Segment Start: Source text

Quite unexpectedly, they roared back bigger than ever with their massive worldwide hit "Missing," sending the band deliriously into the arms of electronica and dance music, which paired beautifully with their intelligent lyrics to provide the substance dance music so often lacks. It was a new creative and commercial lease on life that lasted for years. Then Thorn took off time to raise three children, Watt began a record label and a substantial career as a dj and so EBTG has been on hiatus as they enjoyed new phases in their life.

Thorn dipped her toes back into recording with her solo album Out Of The Woods three years ago and admits the prospect of taking a long weekend off and heading to Berlin on her own was a real treat when it cam time to record again. (I mention reading recently that someone said that for a parent being alone "is like pornography" and she laughed knowingly.)

"I started this record very much in a sense of having enjoyed doing the last one," says Thorn. "I really enjoyed just tinkering about in the studio. That's the bit I loved. I said to Ewan [Pearson, producer], I don't want to book a studio: I don't want to make a big statement that we're starting a new album. Can I just come out and hang out for a few days and maybe start working on some songs? As much as anything, it was so great to be in a different city for three days, away from the kids, no responsibilities. I just walked the streets for half the day and then went and sat in Ewan's little demo studio and just started recording some songs I'd already written, thinking they would be demos. And quite a lot of what got recorded on that first little trip there we've ended up keeping."

But surely Thorn and Watt have a recording studio in their home?

"Yeah but that's not the point," she laughs. "The point is to get away. You're right; yes. All sorts of things could be done at home. But it is often a question of putting yourself somewhere else and you do immediately feel a bit different. Especially when you're a mom, a full-time mom and a lot of your life is very much to do with looking after other people's needs and being what they need you to be, if you're still inside that environment it's quite hard to think of yourself outside that box and think of yourself as an independent person. So I had to remove myself physically."

Segment End: Source text
Segment Start: Provided records

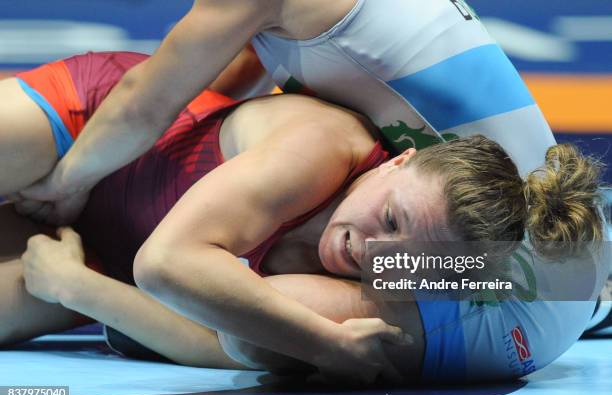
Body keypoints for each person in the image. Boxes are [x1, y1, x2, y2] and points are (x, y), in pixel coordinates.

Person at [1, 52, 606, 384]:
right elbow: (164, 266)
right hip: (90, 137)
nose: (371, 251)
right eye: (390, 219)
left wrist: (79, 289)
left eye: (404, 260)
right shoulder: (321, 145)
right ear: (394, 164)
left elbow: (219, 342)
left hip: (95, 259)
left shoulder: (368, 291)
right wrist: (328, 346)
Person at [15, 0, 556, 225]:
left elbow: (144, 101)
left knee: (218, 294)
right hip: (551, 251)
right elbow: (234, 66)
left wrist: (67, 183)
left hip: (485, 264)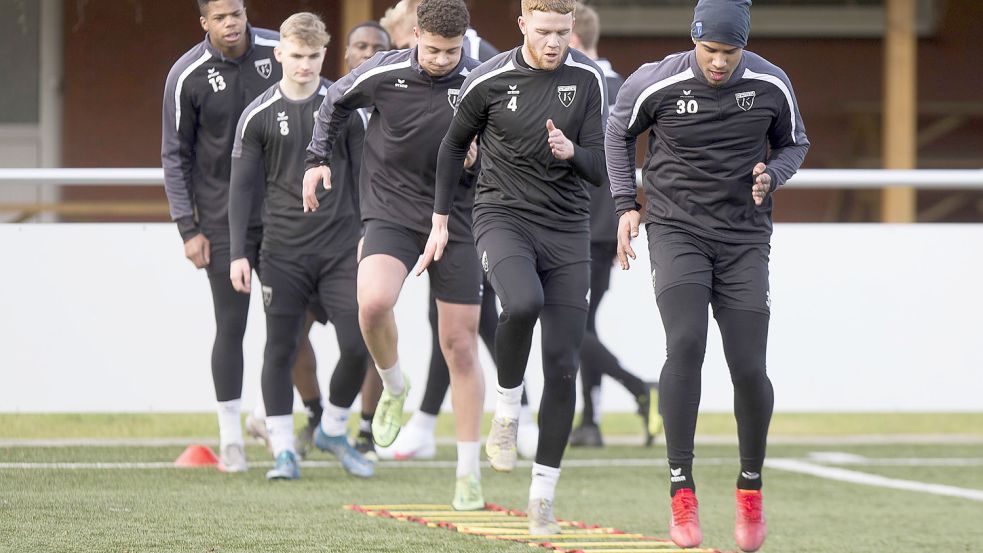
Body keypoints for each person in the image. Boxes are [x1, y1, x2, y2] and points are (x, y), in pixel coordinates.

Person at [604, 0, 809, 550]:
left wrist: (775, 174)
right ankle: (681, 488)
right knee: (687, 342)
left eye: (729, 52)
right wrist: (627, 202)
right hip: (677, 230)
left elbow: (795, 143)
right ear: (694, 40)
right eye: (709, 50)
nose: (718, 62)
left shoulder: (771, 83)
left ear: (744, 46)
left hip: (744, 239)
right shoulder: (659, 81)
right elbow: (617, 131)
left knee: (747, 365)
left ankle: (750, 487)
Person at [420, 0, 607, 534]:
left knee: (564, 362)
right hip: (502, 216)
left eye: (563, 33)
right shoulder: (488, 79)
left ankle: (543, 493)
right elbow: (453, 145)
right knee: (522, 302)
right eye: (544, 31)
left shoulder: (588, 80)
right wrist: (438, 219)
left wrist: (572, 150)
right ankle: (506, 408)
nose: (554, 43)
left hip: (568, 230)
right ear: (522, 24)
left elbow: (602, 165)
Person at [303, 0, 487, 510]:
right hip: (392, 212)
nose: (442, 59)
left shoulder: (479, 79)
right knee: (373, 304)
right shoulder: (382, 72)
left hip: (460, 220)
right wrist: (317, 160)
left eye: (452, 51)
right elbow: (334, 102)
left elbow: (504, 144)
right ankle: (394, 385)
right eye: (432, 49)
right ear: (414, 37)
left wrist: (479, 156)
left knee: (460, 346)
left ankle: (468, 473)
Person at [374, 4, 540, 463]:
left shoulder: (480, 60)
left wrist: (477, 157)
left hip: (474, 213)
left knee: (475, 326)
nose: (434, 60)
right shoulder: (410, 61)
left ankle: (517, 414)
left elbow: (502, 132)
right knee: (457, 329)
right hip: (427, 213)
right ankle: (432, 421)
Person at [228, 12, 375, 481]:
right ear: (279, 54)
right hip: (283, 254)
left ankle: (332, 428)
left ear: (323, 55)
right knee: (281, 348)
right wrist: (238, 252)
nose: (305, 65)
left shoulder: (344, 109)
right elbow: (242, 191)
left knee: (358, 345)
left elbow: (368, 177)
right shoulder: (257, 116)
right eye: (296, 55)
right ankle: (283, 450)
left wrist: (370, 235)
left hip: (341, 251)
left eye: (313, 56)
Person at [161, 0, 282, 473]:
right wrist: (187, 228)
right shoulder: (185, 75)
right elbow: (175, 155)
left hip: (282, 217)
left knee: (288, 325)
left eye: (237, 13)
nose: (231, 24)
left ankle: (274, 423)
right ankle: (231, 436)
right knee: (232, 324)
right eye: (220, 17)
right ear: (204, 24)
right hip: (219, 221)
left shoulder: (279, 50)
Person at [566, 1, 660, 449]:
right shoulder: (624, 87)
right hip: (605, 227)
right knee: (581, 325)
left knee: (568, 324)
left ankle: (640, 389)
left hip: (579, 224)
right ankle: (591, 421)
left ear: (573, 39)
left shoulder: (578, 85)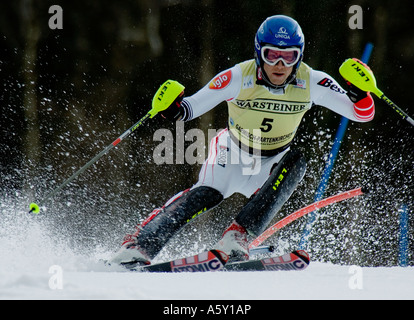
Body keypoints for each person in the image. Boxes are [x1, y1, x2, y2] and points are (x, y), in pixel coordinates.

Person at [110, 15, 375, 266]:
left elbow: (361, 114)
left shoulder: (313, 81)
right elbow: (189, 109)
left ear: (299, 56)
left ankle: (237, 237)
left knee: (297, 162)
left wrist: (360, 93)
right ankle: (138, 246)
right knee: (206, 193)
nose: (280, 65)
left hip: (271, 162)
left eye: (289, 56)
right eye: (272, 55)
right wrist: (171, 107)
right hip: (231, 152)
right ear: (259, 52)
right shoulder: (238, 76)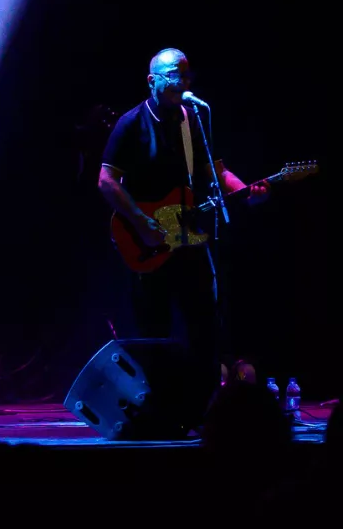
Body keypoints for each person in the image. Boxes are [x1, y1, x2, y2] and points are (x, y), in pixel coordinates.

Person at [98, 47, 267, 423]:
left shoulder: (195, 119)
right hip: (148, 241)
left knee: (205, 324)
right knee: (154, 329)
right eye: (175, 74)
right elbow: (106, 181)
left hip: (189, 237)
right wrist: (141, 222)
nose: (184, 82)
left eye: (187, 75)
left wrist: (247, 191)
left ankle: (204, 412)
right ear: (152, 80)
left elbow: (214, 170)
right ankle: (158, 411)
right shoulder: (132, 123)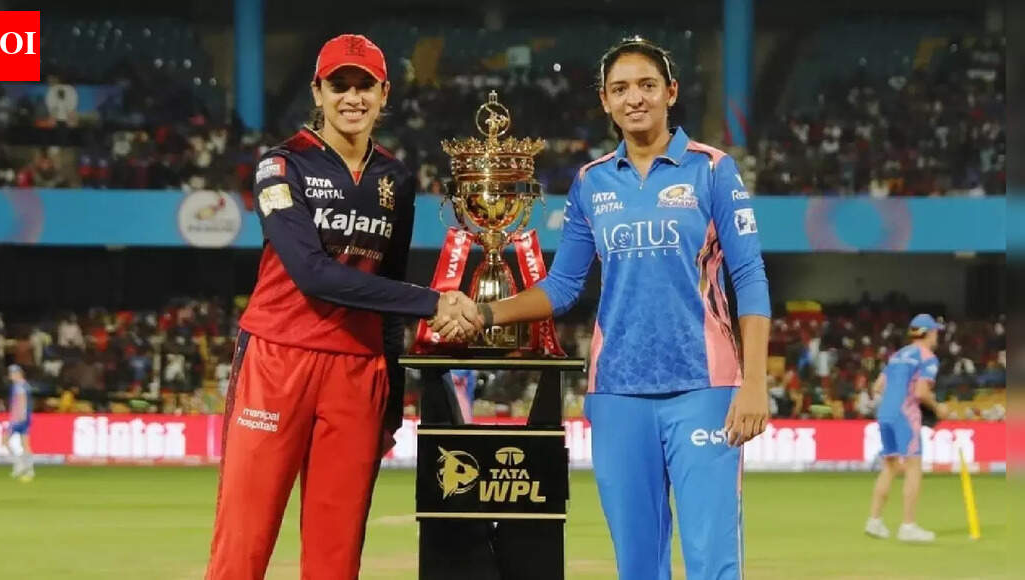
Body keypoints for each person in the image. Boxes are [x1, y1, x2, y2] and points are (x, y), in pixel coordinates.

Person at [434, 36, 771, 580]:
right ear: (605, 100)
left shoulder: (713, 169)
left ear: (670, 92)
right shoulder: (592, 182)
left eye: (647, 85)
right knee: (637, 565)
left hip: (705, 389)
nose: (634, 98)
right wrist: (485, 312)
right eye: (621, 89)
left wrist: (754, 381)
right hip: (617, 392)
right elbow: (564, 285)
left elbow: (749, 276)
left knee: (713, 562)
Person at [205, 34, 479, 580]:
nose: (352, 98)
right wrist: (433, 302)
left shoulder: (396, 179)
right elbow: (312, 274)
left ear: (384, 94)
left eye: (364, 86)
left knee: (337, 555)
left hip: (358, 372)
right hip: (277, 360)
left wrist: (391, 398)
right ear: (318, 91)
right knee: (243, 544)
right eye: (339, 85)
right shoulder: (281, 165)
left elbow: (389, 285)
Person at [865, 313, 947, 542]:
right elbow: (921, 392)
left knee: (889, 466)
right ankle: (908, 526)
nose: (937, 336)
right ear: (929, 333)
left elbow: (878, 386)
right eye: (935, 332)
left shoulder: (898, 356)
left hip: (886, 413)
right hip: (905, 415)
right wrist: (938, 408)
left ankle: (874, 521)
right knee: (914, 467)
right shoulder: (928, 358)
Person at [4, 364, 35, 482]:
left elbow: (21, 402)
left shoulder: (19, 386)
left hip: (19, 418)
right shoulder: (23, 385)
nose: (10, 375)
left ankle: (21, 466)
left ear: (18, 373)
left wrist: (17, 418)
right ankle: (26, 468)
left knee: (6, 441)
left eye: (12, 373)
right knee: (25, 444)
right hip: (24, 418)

Segment End: Provided records
Segment Start: Provided records

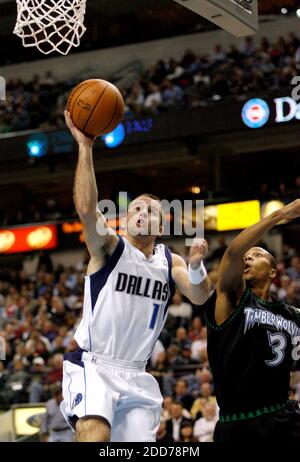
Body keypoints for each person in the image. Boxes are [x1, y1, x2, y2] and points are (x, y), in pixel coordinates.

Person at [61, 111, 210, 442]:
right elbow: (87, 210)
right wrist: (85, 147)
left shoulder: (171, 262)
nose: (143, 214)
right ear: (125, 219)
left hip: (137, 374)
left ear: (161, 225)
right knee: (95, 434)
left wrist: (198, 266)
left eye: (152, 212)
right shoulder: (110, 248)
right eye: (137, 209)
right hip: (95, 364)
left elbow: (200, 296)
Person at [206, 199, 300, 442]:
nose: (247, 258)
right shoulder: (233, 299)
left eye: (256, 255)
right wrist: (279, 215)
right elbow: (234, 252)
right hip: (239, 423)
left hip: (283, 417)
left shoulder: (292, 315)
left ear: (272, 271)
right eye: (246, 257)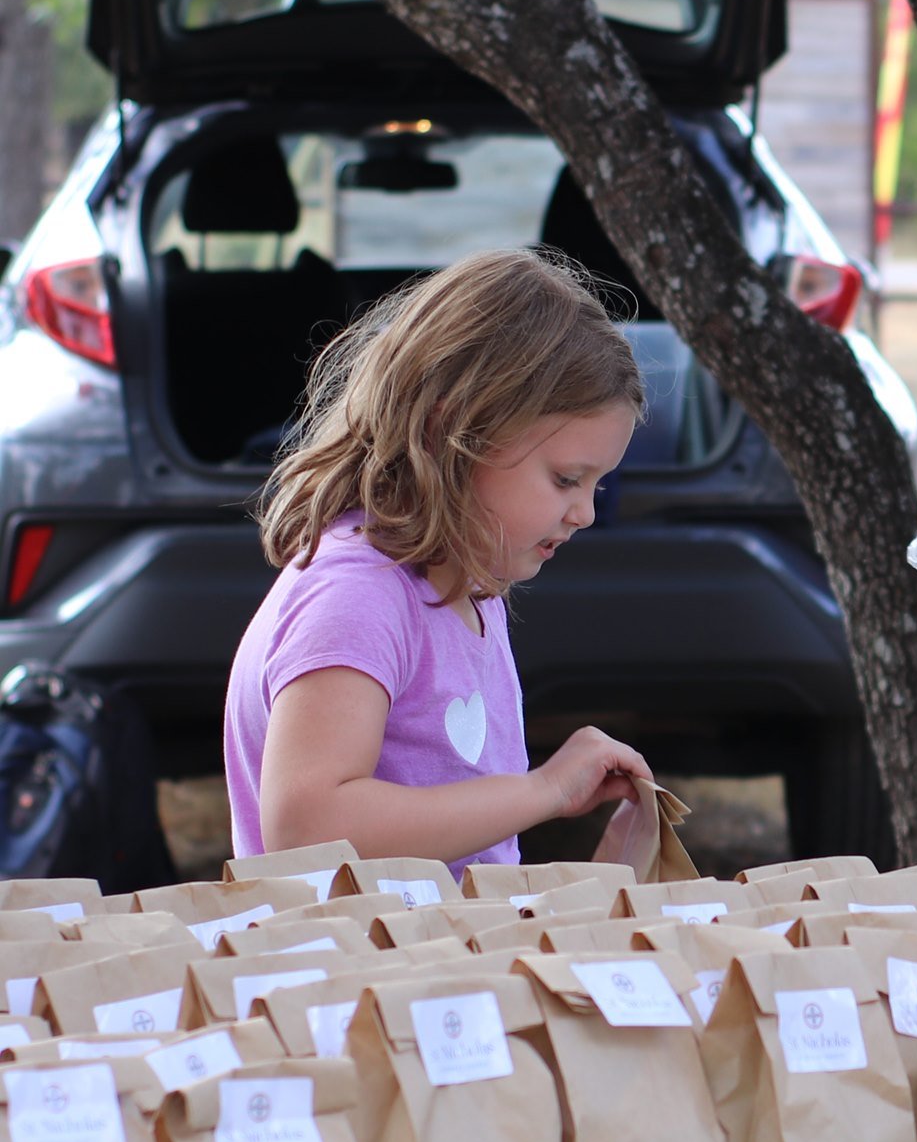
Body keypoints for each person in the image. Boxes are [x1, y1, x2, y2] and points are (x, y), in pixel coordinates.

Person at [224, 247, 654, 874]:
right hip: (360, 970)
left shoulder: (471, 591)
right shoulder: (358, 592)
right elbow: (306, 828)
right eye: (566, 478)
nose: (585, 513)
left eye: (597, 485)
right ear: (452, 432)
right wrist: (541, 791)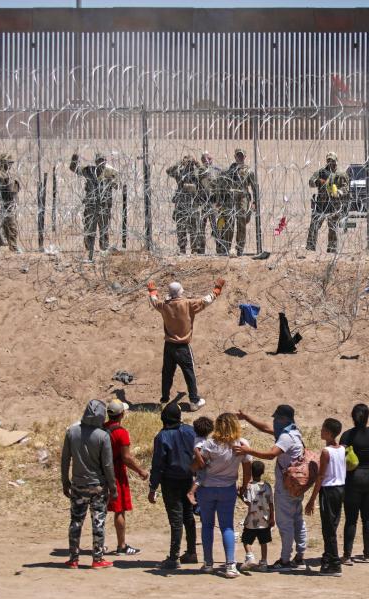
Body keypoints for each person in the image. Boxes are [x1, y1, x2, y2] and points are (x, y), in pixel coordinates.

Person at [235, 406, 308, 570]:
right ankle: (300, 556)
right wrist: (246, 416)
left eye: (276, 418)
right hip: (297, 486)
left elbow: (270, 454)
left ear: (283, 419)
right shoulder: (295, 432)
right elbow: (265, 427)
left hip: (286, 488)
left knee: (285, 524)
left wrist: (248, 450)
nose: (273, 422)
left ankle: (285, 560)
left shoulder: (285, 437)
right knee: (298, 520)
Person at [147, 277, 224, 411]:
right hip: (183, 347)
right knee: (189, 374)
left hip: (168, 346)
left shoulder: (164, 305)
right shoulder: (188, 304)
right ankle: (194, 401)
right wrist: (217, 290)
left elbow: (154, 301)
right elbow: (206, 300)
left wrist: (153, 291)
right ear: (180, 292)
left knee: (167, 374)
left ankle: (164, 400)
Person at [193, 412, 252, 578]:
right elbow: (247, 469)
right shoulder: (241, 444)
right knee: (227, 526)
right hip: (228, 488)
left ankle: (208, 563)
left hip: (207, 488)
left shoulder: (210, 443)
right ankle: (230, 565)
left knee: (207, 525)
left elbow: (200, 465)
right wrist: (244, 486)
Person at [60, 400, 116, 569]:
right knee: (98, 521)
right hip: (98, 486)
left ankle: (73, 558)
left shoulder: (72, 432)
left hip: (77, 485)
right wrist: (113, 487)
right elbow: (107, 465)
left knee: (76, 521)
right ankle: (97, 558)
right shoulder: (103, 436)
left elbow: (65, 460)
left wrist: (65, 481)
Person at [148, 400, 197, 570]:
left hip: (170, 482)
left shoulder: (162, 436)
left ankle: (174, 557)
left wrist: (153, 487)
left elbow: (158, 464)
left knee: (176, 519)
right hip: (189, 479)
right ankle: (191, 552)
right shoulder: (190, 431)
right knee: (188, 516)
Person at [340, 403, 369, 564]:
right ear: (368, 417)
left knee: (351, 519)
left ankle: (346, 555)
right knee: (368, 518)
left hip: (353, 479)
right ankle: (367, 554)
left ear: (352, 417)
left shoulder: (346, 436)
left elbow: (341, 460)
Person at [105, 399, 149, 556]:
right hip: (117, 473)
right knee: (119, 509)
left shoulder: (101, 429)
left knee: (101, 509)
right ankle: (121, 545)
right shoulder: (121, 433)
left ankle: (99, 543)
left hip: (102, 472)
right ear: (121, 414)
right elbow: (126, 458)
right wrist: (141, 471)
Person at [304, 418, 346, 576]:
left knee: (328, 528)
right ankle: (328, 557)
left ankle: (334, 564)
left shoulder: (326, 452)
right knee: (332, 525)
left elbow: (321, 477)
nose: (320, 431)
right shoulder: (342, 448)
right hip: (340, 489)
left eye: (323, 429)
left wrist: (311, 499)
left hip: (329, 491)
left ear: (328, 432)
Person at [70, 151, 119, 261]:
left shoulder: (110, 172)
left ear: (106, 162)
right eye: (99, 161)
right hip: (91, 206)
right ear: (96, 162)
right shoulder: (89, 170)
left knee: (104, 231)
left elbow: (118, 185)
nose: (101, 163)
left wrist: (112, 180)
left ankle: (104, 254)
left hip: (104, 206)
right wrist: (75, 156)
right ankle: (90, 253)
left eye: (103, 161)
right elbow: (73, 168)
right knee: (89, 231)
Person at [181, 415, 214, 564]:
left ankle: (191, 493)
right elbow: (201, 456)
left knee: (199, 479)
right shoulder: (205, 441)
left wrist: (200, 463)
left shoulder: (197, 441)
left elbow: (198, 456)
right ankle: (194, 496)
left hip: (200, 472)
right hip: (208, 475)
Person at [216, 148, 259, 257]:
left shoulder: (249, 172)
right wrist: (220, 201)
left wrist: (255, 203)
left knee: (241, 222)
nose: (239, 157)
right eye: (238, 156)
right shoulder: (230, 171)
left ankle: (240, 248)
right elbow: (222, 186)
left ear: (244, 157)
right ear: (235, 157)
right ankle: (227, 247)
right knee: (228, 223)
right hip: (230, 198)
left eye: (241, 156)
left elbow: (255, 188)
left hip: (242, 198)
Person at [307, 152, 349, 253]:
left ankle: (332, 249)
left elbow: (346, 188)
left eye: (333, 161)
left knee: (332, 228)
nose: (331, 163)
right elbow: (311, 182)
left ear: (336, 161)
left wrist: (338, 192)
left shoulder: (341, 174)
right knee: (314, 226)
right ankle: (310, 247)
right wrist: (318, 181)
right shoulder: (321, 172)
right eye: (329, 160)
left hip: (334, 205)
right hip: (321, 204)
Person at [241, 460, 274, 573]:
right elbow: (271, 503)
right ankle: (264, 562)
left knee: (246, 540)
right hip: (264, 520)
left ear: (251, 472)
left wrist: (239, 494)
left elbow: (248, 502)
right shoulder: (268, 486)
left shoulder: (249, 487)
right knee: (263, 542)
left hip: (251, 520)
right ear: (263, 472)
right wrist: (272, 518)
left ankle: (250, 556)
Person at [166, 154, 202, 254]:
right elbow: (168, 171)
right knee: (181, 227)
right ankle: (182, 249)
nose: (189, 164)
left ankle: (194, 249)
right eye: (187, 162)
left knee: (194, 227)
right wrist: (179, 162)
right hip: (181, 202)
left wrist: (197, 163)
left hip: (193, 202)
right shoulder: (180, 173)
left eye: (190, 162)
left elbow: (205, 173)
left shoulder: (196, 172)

Segment End: Provided records

Task instructions ▸ Resume the article about Everything But the Girl after its final paragraph and add a few more paragraphs in the same style.

Response ▸
Here's Thorn actually in that home studio performing another track off her new album.

In preparing for an interview, a good reporter used to read all the previous articles they could get their hands on. Now you're just as likely to be combing through the artist's blog or reading their tweets. Reading Thorn's tweets, you know immediately you're going to be speaking with someone who is smart and has a delicious sense of humor. Indeed, in the last few months, fans could read Thorn dealing with a gay frog ensconced in her backyard, watch as her children cajole Thorn (a "pushover," she admits) in a few hours to switch from "considering" a hamster to actually driving to the store and purchasing one, to seeing an offhand comment about biscuits getting her name-checked in the Times of London newspaper.

"What I like about all those Facebook, MySpace, Twitter things," says Thorn, "is that you suddenly identify those people who are otherwise just numbers on a spreadsheet from the record company as individual people who have a reason why they like a particular song. When you just get sent your sales figures and it says this album sold 400,000 copies or something, it's meaningless. But then five individual people actually communicating with you directly telling you exactly what they liked about a certain lyric or when they heard a song has more impact. The numbers can be tiny but it's still more meaningful.

"We're really lucky to have those ways of communicating directly now. For years and years, when we were making music there was no means at all of communicating with people. Everything was done through intermediaries whether it was the record company or journalists or whatever. Your voice was constantly being mediated and being spoken in a slightly different tone of voice maybe than the one you would actually like to use. I find it easier now. I know a lot of people don't enjoy it and feel it takes the mystery away and the fans will get too close and know everything about you. I don't really mind that. I don't think I need to be too mysterious, really."

Of course, fans have always felt they knew Thorn and Watt from the music they created, which is why people posted in panic on hearing "divorce" dominated the new record. That voice of Thorn's is so beguiling and confidential and the lyrics are so specific and true, that one just assumes it is drawn from their lives. Not quite.

"On most records it's been half the stuff, I can say, right, that's really directly from me," says Thorn. "And then maybe half of it has been a story more from observation. But I often put things in the first person because I think it makes songs seem more immediate.

"'Singles Bar' is sung ostensibly by me but it's not really me," she says, referring to a tune on the new album about an older woman desperately trying to feel comfortable while looking for love. "But I just think it's a more vivid way of writing a song. To be honest, there's often a bit more of a sense of distance between me and the actual person in the song than perhaps people sometimes think there is. I don't think it's important that it's confessional in the sense that it's you laying your own life bare. I think it's just important that it's interesting really, that you're making observations that strike people as being realistic and true."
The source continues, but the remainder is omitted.